**Provided material**
###

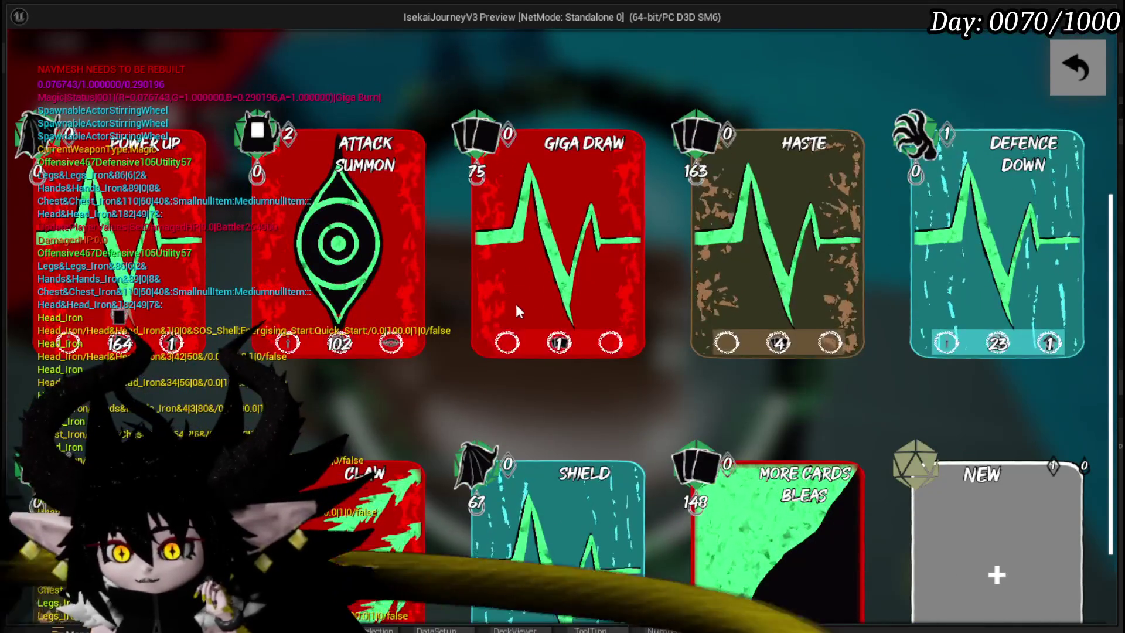
{"action": "scroll", "coordinate": [664, 253], "scroll_direction": "down", "scroll_amount": 2}
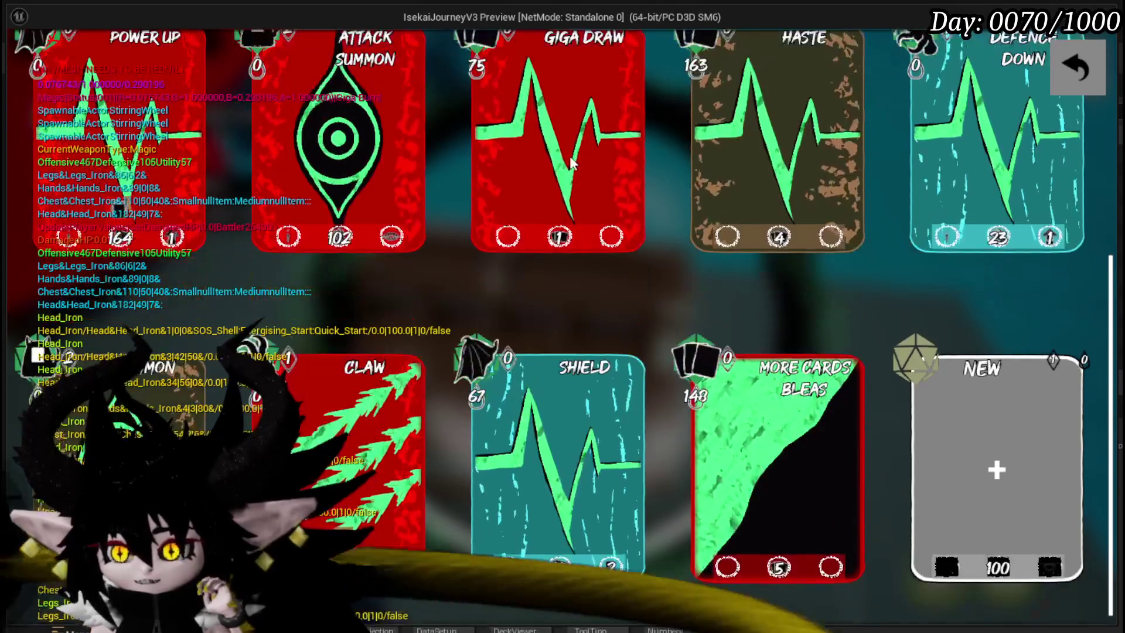
{"action": "scroll", "coordinate": [615, 220], "scroll_direction": "down", "scroll_amount": 3}
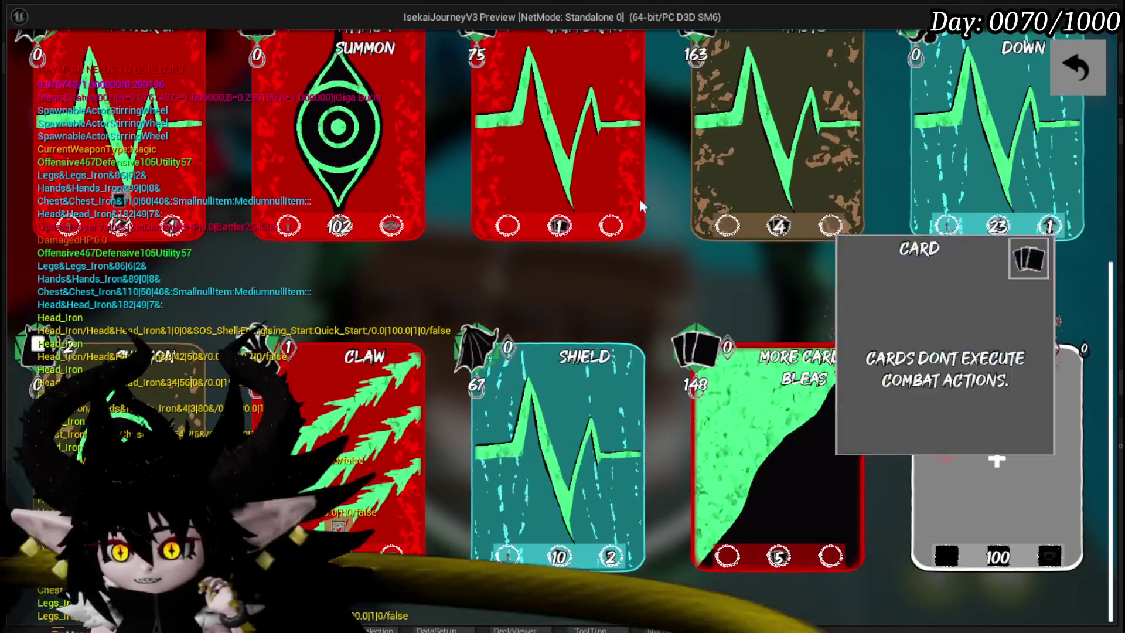
{"action": "scroll", "coordinate": [616, 176], "scroll_direction": "up", "scroll_amount": 3}
{"action": "left_click", "coordinate": [1017, 181]}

###

**What is needed**
Nothing but a number should be given: the tally of lines in the listing that contain "down".

**Result of the task**
2